When word of mouth in Bradford, the UK's curry hotspot, indicates that a new Asian restaurant is worth a visit, you know you're in for a treat. We hotfooted it there, zapping up the Leeds road in a taxi past sari shops, cafes, and the famous Akbar's, a landmark for lovers of spicy food, which proclaims on it's website to be 'probably the best curry restaurant in the North of England'.

That's as maybe, but new kid on the block Zouk is doing something so appealing that the old guard might like to take a look over their shoulder. Run by brothers Mudassar and Tayub Amjad and billed as a tea bar and grill, it's a visually attractive spot, funkily enticing with it's modular chairs in warm brights, mirrors and clean modern lines. They're intent on appealing to a younger crowd, and tables are arranged to accomodate companionable groups - on our visit, young families and groups of friends - and couples. An element of post-industrial chic is added by the view from the windows; reflected neon lights on a wet road bordered by old stone buildings from when Bradford was a centre of the textile industry. As you go in there's a great sweep of a silver counter that morphs into a bar area with high stools. The ambience is friendly and welcoming, with a soundtrack of modern Asian music.

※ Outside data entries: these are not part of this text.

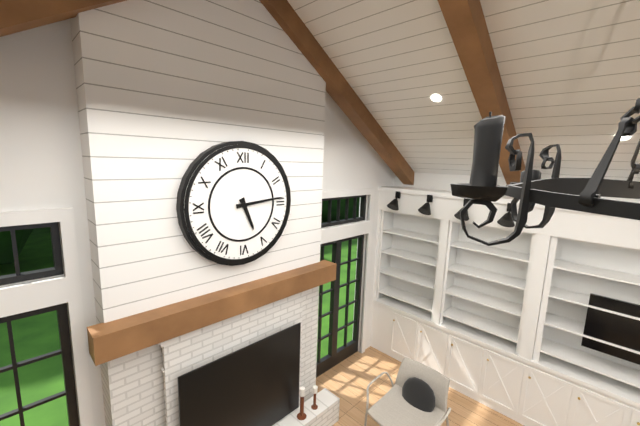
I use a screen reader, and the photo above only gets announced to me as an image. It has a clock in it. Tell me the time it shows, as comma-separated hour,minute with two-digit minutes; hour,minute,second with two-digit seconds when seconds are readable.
5,14
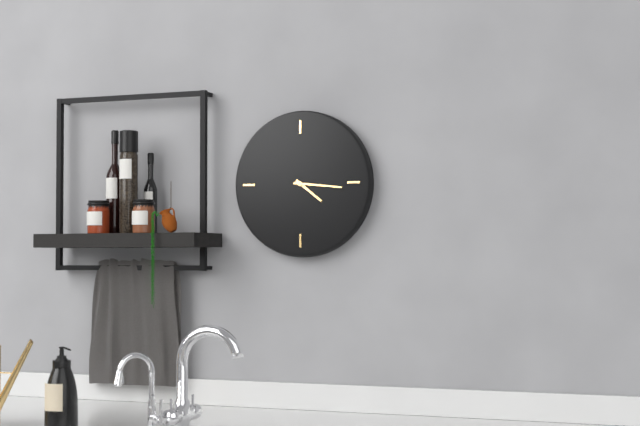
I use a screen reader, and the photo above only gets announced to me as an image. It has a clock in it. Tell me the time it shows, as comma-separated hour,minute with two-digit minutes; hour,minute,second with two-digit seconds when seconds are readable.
4,16
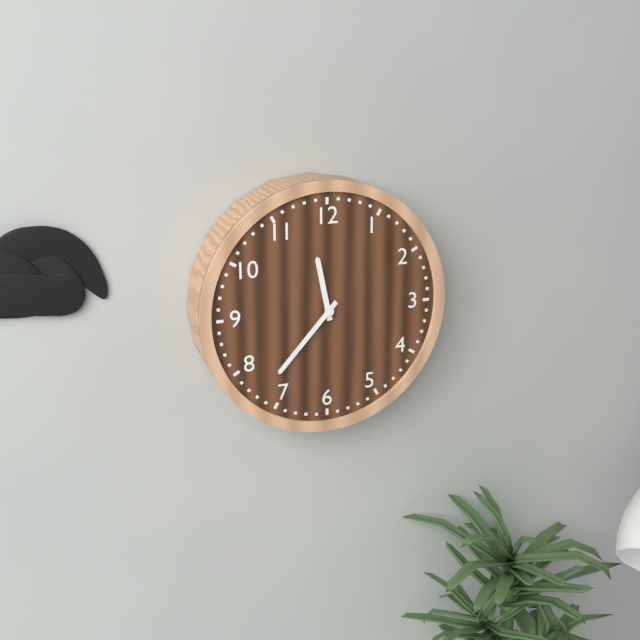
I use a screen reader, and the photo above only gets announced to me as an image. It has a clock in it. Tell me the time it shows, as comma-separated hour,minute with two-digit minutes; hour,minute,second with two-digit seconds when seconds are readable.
11,37
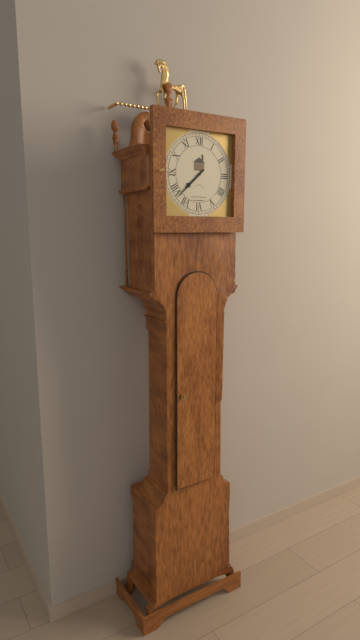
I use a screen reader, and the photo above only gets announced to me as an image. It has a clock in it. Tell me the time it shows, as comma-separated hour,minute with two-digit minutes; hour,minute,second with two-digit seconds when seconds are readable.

It's a good setting but none of it would count if the food wan't up to scratch. Fortunately for us, this was no triumph of style over substance: we have been raving about Zouk's food ever since our visit.

You can tell a lot about a restaurant from how it delivers the basics; if an Italian restaurant, for instance, flops on the pasta front, it's not an encouraging sign, and you wouldn't reckon much to a Chinese that offered dodgy prawn crackers. Zouk indicated its quality from the off. Laid flatly at the bottom of their silver basket, the popadoms (45p each) looked modest rather than the flamboyant frilly things often served elsewhere. They belied their low-key appearance, though. Perfectly dry, crisp and flaky, studded with cumin seeds, we loved every bite, heightened by four lovely sauces, of which the chilli-enhanced mint and yoghurt was my favourite. We accompanied them with a Cobra beer (£2.50) and a mango juice (£2.50).

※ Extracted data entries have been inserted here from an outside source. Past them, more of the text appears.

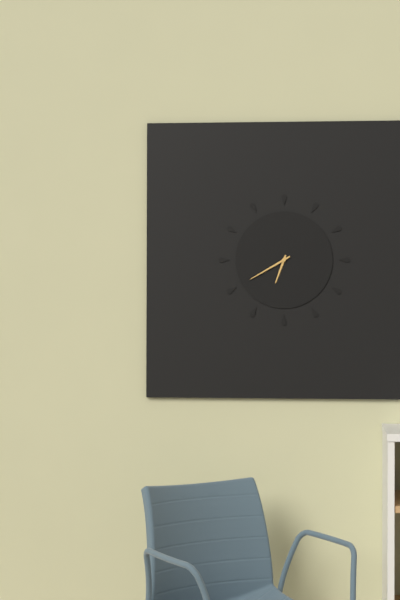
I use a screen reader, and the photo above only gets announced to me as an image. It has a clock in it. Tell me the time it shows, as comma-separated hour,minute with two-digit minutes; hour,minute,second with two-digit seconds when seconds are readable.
6,40
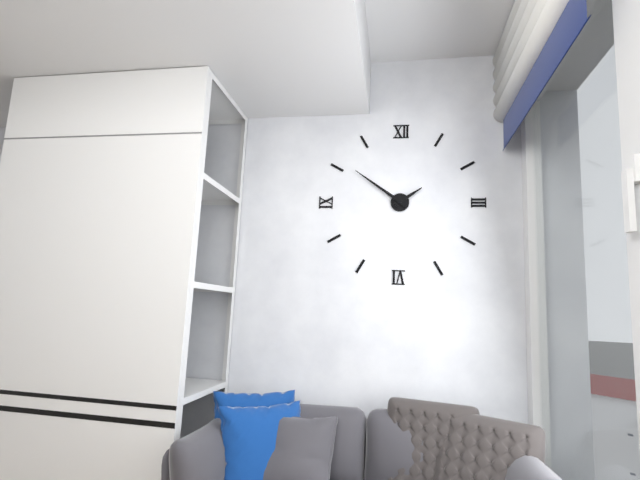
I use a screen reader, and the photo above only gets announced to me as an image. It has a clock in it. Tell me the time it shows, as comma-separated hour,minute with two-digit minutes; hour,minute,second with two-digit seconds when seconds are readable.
1,51
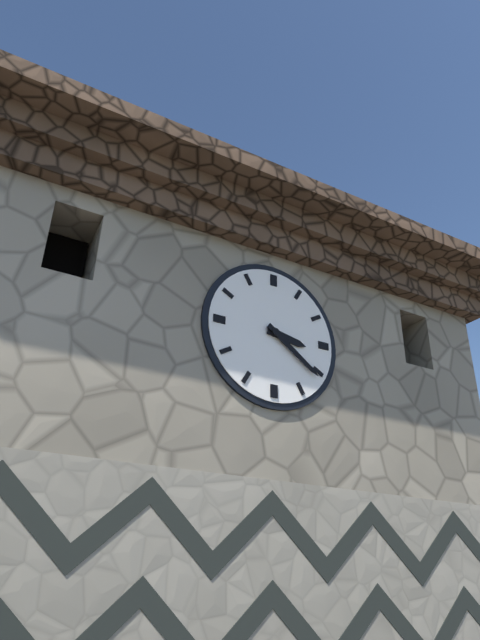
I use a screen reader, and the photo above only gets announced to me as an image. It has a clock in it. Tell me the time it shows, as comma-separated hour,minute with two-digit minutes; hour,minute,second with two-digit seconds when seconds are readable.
3,21
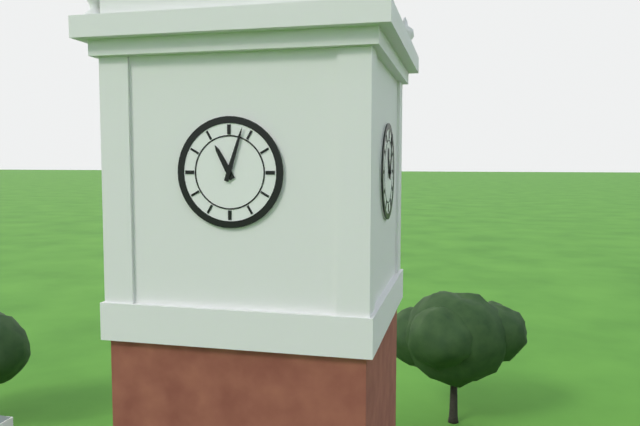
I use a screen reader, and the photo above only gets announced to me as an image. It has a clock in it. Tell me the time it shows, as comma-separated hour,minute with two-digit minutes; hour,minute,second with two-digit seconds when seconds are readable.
11,03
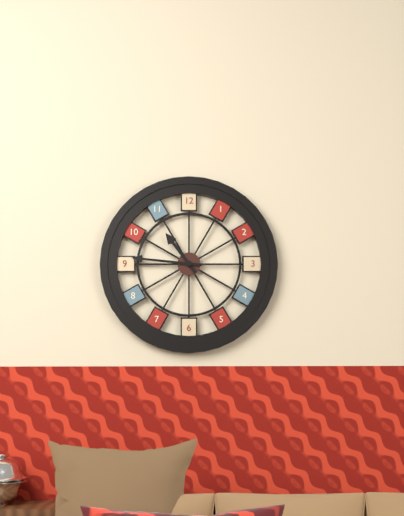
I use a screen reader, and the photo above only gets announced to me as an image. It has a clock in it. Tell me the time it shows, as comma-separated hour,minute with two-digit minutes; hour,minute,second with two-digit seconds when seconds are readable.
10,46
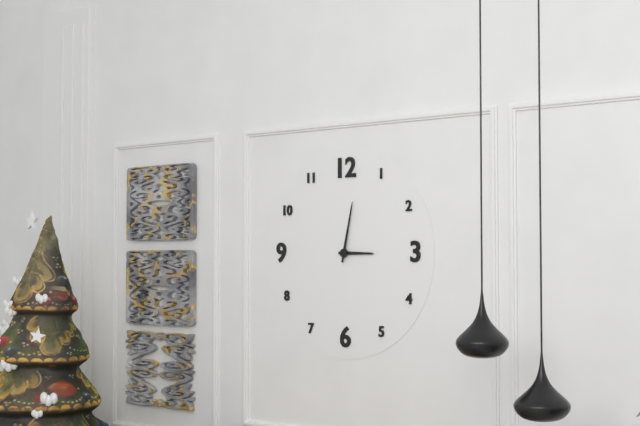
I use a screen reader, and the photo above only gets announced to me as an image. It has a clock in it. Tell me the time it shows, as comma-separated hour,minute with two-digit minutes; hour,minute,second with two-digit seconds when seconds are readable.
3,02
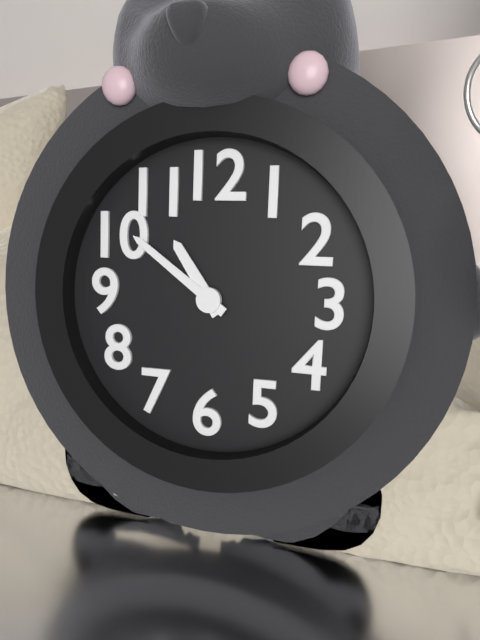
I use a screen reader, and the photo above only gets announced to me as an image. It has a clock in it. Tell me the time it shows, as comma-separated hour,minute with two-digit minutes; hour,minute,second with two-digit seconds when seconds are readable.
10,51
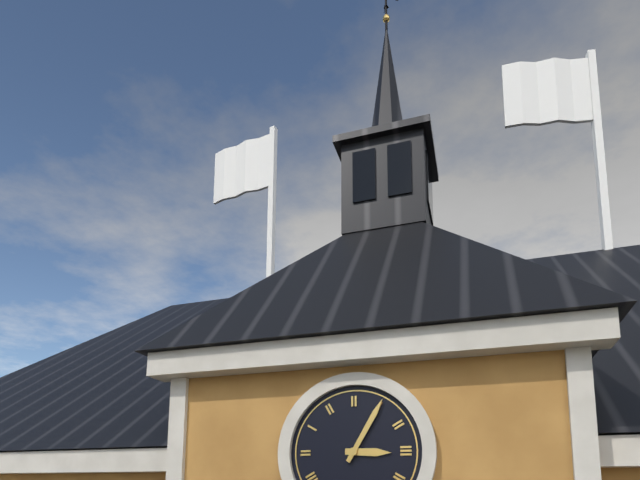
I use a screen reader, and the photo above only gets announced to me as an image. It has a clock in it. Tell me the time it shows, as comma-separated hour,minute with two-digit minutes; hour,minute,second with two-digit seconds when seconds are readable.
3,05
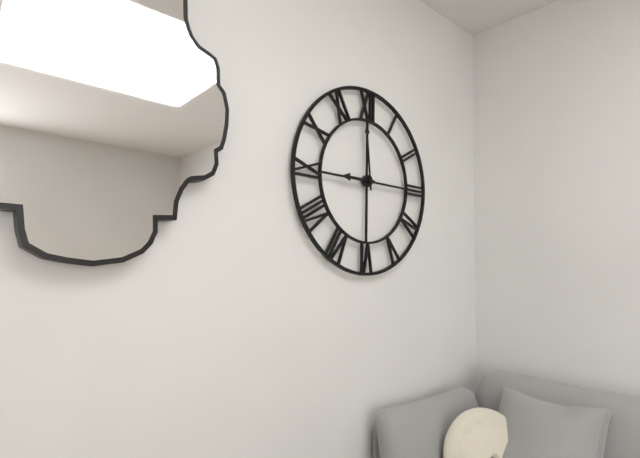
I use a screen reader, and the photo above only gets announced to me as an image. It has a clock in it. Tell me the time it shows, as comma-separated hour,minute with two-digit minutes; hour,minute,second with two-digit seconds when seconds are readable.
8,59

Although the menu offers some Arabian selections such as schwarma - meat cooked on a skewer over an open flame - and falafel, the food is predominantly Lahori. There are breakfast options and a gourmet burger menu, and some fantastic steak and fish dishes; familiar friends are given a fresh, modern edge thanks to contemporary cooking techniques and presentation. Both our starters were particularly good versions of things we have eaten elsewhere. My companion was full of praise for his keema paratha (£2.45), a chapati studded with spicy minced lamb cooked on a tawa, or iron skillet. I was equally pleased with panir tikka (£2.75) from the vegetarian starter selection. The skewered cubes of cheese were coated in a divine marinade of garlic, lemon juice and red chilli, flavoursome but not tongue-burning, and grilled with peppers, tomatoes and onions. Very moreish indeed.

Ruby in the Curry Crown

Ideally, starters set the tone for the main course to follow. Often, and rather disappointingly, they're better than what follows. Not here. I chose halibut (£8.50) from the speciality seafood menu; the large fillet of fish was marinated in spices and lemon juice then steam-grilled so that the flesh retained its moisture. Served with a lemony, garlicky sauce, it was wonderful. So was my friend's lamb nihari (£6.95); you could see the wonderful, glutinous quality of the rich sauce even before he'd tasted it. The lamb, cooked slowly with spices in its own juices to melting tenderness, was served in a karahi dish and accompanied by a plate of extras: freshly chopped chillis, ginger and coriander, and a heap of cumin. My friend was in heaven as he piled the meat and sauce onto pieces of Peshwari naan (£2.25), added extras to his own taste, and wolfed each mouthful with gusto.

We had sides of cheesy-peas dish mutter paneer (£2.50) and some particularly good Bombay allo (£2.50) which again showed that Zouk keeps a tight grip on its quality control. And my pear tart served with custard (£2.95) from a pudding menu that changes daily - Zouk has its own pastry chef - was a really goos specimen.

Zouk is far removed from the kind of place where going for a ruby means scarfing a pile of brutally hot brown sludge washed down by rocket fuel; the surroundings, staff and clientele deserve, and offer, much better than that. What Zouk does is serve really high-quality food that's excellent value in funky, contemporary surroundings and delivers the goods with charm and class. It's not rocket science, but whe it works this well it's definitely a winning formula.